SPD-Landesgruppen warnen vor Belastungen

Die Koalition steht vor umfassenden Reformen. Doch die SPD warnt
immer lauter vor den Sparplänen bei den Krankenkassen - und sagt, was
sie auf keinen Fall mitmachen will.

Berlin (dpa) - Vor dem geplanten Kabinettsbeschluss zur
Krankenkassenreform wächst bei der SPD der Widerstand gegen ihrer
Ansicht nach zu große Belastungen der Versicherten. «Die bisherigen
Vorschläge zur zukünftigen Finanzierung der Gesundheitsversorgung
belasten die Versicherten stärker als von der Expertenkommission
vorgeschlagen», heißt es in einem der Deutsche Presse-Agentur
vorliegenden Positionspapier der Vorsitzenden der SPD-Landesgruppen
Nordrhein-Westfalen und Niedersachsen/Bremen, die in Bielefeld zu
einer Klausurtagung zusammenkommen.

Weiter schreiben Wiebke Esdar, Oliver Kaczmarek und Johann Saathoff:
«Wir wollen nicht, dass Beitragszahlerinnen und Beitragszahler von
hohen Beiträgen in die private Versicherung ausweichen.» Besonders
Familien müssten entlastet werden.
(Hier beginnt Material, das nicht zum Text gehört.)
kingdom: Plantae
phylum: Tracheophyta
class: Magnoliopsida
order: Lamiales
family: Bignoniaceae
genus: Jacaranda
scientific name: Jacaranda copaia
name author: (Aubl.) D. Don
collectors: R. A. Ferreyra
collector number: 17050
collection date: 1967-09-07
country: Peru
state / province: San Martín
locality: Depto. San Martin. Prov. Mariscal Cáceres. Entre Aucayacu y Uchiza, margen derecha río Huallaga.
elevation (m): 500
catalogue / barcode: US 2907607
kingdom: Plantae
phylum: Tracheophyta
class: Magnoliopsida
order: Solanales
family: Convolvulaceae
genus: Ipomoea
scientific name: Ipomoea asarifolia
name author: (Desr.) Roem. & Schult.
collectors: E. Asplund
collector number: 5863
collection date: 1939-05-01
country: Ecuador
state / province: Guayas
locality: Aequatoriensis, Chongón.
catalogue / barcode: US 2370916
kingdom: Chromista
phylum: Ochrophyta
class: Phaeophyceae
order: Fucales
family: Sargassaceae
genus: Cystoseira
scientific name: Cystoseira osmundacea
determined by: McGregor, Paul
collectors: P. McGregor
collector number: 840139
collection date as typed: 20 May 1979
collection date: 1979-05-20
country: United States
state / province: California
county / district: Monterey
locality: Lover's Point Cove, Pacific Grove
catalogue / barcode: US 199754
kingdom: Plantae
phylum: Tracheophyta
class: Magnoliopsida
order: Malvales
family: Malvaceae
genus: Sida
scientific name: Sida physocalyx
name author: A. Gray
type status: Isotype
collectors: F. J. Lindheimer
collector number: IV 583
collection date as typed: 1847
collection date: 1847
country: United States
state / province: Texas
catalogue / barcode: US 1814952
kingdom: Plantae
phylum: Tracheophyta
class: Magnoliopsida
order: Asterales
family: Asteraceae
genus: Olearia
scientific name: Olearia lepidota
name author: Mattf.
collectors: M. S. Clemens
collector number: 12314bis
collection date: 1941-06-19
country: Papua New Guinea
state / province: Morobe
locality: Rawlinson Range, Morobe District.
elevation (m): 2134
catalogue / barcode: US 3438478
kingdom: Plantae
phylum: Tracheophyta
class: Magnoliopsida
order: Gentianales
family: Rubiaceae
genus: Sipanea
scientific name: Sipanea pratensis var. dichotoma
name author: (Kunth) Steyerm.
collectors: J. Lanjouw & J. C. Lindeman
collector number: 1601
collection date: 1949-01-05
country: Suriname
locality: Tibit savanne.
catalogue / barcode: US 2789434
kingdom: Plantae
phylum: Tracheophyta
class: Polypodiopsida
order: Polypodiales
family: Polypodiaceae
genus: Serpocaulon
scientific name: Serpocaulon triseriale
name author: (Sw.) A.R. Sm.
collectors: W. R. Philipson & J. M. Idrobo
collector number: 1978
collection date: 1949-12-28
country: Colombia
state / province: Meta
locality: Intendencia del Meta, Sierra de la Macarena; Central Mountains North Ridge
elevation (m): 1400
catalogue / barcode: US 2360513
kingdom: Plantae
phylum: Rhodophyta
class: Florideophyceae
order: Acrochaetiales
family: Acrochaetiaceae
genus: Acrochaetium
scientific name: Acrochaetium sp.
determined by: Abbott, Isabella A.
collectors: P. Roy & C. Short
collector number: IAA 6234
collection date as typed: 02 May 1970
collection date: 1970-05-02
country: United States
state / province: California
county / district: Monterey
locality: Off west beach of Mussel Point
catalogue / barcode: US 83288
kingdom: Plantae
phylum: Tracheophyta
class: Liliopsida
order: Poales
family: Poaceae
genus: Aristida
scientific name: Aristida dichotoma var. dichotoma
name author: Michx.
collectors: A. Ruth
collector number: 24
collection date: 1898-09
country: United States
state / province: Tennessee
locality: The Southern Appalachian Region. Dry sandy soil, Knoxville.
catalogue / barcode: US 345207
Wer in Familien füreinander sorge,
erbringe eine wichtige Leistung, die viel zu gering entlohnt werde.
«Deshalb ist für uns unverhandelbar: Die Familienmitversicherung muss
bleiben!» Bereits bisher hatte die SPD vor einer Überlastung der
Versicherten durch die Pläne von Gesundheitsministerin Nina Warken
(CDU) gewarnt. 

«Für Arbeitnehmer und ihre Familien»

Bei der Rente fordern die SPD-Landesgruppenvorsitzenden, die Menschen
müssten sich auf diese Versicherungsleistung verlassen können. «Sie
muss zum Leben reichen.»

Schwerpunkt des dreiseitigen Papiers bilden die weiter anstehenden
Investitionen des Staats durch das Sondervermögen und die geplanten
Reformen vor allem bei den Steuern. «Für Arbeitnehmerinnen und
Arbeitnehmer und ihren Familien machen wir uns stark», so die
SPD-Politiker. «Der Wohlstand in unserem Land muss endlich gerecht
verteilt werden.» Ihr Ziel sei es, 95 Prozent der
Lohnsteuerpflichtigen zu entlasten und einen stärken Beitrag der
reichsten 5 Prozent einzufordern. «Eine Erhöhung der Mehrwertsteuer
lehnen wir ab.» Sie fordern stattdessen, «Steuerprivilegien bei
Multimillionenvermögen und Millionenerbschaften abzubauen».
Steuerhinterziehung müsse der Kampf angesagt werden. 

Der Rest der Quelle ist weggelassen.